◆ What the task asks ◆
Copy out the lines from the items verbatim, starting at the line containing "### Train the model" and stopping after the line containing "1. Drag the **Linear".

◆ Information shown ◆
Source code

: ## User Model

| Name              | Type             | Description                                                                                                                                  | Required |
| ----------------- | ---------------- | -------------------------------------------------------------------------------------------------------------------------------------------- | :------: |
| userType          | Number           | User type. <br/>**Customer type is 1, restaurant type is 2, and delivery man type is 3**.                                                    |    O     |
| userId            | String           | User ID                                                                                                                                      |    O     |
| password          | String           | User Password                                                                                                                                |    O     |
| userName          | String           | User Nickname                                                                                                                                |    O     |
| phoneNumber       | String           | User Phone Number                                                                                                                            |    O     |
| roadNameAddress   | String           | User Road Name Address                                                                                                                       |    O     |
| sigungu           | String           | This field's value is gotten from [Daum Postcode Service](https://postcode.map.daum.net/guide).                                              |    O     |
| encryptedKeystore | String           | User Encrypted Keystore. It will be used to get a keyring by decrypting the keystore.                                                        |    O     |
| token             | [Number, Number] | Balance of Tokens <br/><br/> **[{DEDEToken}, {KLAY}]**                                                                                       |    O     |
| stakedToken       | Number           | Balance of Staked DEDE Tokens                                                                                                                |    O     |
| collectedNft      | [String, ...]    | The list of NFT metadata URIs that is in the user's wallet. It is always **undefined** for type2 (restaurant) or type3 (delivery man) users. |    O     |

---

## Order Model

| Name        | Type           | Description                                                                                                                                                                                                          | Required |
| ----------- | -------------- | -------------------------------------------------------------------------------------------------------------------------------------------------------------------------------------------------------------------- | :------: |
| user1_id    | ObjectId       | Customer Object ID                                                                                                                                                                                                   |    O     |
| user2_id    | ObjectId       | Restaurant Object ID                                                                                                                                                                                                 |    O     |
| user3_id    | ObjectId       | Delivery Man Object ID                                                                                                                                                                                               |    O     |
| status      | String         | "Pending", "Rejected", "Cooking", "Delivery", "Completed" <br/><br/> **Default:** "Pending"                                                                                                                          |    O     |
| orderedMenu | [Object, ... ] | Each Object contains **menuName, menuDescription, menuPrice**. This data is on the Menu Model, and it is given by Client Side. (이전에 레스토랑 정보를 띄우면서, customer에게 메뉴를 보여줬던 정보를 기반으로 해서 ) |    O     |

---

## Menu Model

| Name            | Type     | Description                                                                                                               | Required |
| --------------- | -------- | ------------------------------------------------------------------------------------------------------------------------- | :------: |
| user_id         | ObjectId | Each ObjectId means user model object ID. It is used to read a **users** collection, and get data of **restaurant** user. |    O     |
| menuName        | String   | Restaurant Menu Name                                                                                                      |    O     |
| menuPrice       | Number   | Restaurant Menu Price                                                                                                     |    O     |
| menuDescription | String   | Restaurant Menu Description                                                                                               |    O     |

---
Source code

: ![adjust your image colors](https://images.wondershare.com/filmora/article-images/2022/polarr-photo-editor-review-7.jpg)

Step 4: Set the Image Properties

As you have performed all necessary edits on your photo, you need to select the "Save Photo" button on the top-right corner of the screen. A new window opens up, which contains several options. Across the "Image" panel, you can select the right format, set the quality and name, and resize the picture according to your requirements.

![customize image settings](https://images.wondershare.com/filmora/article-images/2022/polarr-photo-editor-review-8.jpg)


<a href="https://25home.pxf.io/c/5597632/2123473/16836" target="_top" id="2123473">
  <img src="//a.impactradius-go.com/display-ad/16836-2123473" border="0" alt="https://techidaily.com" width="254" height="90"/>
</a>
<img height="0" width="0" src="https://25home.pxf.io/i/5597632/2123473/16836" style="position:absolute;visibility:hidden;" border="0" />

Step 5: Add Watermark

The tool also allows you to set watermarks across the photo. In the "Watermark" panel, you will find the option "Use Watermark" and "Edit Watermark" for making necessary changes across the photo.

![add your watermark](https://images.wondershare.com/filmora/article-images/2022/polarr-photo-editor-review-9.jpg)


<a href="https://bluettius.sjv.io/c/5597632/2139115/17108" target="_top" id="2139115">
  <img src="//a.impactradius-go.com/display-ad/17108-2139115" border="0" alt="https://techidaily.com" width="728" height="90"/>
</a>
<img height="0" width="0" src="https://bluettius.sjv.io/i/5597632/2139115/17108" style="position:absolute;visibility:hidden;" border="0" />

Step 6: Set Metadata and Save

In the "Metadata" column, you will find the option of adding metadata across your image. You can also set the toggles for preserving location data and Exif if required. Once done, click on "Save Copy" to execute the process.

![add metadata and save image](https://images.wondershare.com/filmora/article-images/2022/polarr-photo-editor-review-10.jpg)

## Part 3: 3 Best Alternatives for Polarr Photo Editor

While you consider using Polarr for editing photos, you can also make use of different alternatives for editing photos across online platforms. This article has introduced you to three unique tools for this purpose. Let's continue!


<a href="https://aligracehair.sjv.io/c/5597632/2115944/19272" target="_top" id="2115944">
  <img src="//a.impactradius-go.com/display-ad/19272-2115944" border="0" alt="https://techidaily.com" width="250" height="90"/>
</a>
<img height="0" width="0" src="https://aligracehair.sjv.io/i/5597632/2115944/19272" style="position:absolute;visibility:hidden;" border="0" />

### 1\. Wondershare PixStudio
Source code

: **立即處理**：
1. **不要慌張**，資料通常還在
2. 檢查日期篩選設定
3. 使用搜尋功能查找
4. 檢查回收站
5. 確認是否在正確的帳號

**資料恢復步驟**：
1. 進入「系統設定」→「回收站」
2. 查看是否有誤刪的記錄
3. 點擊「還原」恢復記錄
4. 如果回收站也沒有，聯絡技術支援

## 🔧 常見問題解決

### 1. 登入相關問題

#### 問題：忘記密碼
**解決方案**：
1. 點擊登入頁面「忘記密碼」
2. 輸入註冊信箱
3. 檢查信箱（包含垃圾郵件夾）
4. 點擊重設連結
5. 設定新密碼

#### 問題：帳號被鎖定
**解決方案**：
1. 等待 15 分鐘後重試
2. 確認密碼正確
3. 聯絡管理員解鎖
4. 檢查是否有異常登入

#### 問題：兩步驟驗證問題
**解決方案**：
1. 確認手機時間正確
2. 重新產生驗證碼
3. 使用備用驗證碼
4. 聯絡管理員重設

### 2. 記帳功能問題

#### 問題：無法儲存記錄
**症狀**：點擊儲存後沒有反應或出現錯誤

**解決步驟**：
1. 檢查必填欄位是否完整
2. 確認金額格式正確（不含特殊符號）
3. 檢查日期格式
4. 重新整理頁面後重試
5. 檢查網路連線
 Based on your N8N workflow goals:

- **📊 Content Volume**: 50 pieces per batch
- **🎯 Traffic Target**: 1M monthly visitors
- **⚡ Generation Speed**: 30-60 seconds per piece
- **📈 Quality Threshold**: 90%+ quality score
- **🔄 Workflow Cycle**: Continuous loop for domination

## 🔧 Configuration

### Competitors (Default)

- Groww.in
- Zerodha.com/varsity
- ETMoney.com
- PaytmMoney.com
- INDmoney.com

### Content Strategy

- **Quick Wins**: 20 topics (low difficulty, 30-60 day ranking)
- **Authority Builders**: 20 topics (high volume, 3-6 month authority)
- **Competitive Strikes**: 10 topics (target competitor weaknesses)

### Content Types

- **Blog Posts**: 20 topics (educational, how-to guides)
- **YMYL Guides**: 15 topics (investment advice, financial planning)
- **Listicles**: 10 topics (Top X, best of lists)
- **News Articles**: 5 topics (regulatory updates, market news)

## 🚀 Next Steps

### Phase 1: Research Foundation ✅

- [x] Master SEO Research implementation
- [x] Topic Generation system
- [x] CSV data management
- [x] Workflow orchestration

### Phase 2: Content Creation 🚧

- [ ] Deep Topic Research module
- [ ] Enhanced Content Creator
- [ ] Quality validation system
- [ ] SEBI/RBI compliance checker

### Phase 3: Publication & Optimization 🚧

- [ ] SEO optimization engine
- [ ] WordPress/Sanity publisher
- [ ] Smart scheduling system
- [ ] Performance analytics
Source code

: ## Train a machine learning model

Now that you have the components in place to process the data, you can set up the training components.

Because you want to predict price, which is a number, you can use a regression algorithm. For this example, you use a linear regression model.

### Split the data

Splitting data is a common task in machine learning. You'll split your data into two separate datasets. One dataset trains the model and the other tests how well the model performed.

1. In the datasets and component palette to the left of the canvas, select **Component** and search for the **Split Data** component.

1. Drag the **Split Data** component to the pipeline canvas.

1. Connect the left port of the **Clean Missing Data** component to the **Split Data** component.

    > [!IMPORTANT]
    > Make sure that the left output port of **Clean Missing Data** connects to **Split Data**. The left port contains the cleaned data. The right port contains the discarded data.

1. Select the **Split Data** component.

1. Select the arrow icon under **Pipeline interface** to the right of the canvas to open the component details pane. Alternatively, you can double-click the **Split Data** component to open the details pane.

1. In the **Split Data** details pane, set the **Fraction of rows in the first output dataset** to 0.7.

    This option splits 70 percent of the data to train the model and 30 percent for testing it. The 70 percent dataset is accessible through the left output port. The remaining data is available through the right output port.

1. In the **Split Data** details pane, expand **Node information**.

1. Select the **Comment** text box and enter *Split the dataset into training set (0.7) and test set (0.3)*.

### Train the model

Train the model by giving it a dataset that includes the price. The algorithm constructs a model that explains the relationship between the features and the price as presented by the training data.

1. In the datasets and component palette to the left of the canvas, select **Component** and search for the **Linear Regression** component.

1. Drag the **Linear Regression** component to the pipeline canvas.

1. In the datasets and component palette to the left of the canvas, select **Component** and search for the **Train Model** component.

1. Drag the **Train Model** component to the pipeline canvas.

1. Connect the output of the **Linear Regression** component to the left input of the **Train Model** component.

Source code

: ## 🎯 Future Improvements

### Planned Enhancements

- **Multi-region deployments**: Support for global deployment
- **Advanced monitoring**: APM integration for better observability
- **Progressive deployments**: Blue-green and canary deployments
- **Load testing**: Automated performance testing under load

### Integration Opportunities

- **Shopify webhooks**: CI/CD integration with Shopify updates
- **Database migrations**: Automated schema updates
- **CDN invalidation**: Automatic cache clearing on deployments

◆ Exercise result ◆
### Train the model

Train the model by giving it a dataset that includes the price. The algorithm constructs a model that explains the relationship between the features and the price as presented by the training data.

1. In the datasets and component palette to the left of the canvas, select **Component** and search for the **Linear Regression** component.

1. Drag the **Linear Regression** component to the pipeline canvas.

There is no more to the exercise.